Option 1 sounds easier indeed. This is the way Adobe/actionscript handle decoding of dynamic streams - and it works really well. One basically initates a decoding pipe, gives it a (FLV) header that tells which codecs to expect and then dump the codec data into the pipe.  Changes in dimensions, framerate, number of channels and sample frequency are no problem. The pipe will die if one starts injecting data with a different codec. 

Conrad had related questions on the specification of chunks:

> For at least Vorbis and Theora tracks in Ogg, including the headers to
> make a valid file would require a complete copy of the codebooks,
> adding ~3-4kB of overhead per track to the start of each chunk. I
> assume this also applies to Vorbis in WebM (but not VP8?).
> 
> We would also need to specify where in the available chunks global
> information goes, such as Ogg Skeleton or Matroska Chapters, and how
> (or if) to handle seek tables, cueing data etc.
> 
> It might defeat some of the point of adaptive streaming to have
> repeated information at the start of each chunk. Perhaps it would be
> cheaper to just specify that chunks are a sequence of video frames
> (ie. a sequence of pages/clusters beginning with a keyframe)?
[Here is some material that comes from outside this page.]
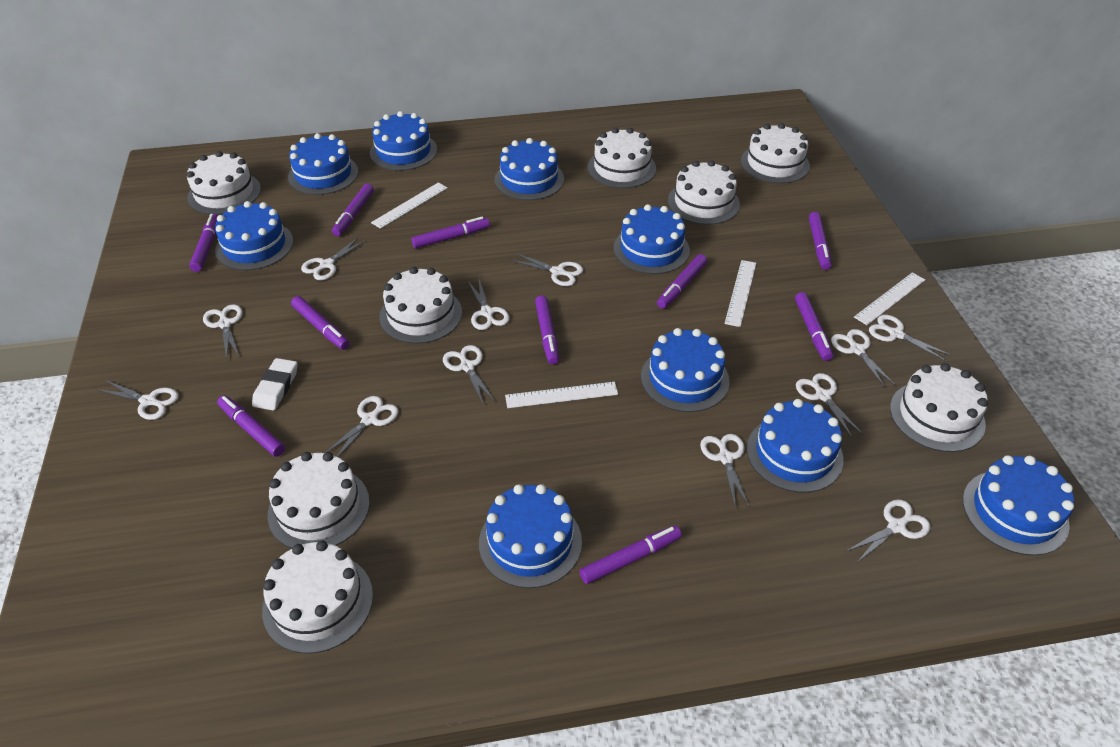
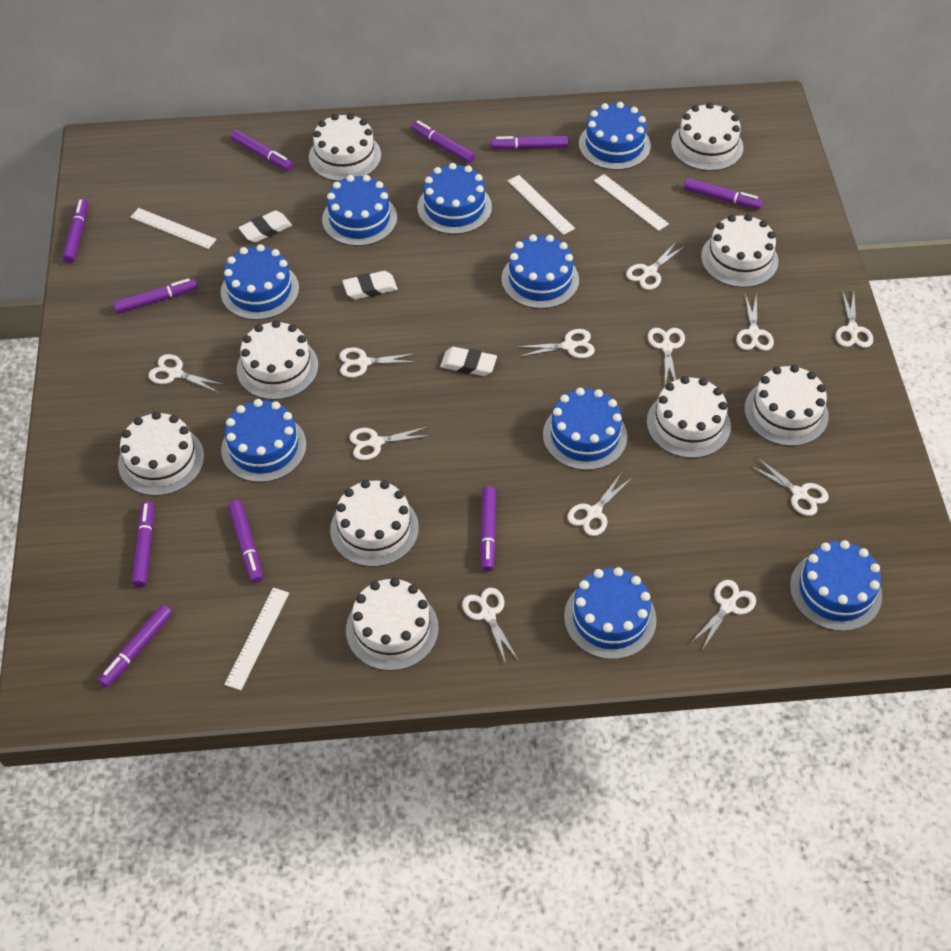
white cake: 8 -> 9
white eraser: 1 -> 3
Perhaps somebody could setup a proposal for this side of the system? Are chained Ogg / WebM / ContainerX files indeed preferred? In the case of WebM, what would they look like? Would it still be possible for "smart servers" to parse a regular Ogg/WebM file and push out a chain-chunk on the fly? The latter is important for legacy content (no need to re-encode) and for simultaneous streaming/download offerings of a single file. 

- Jeroen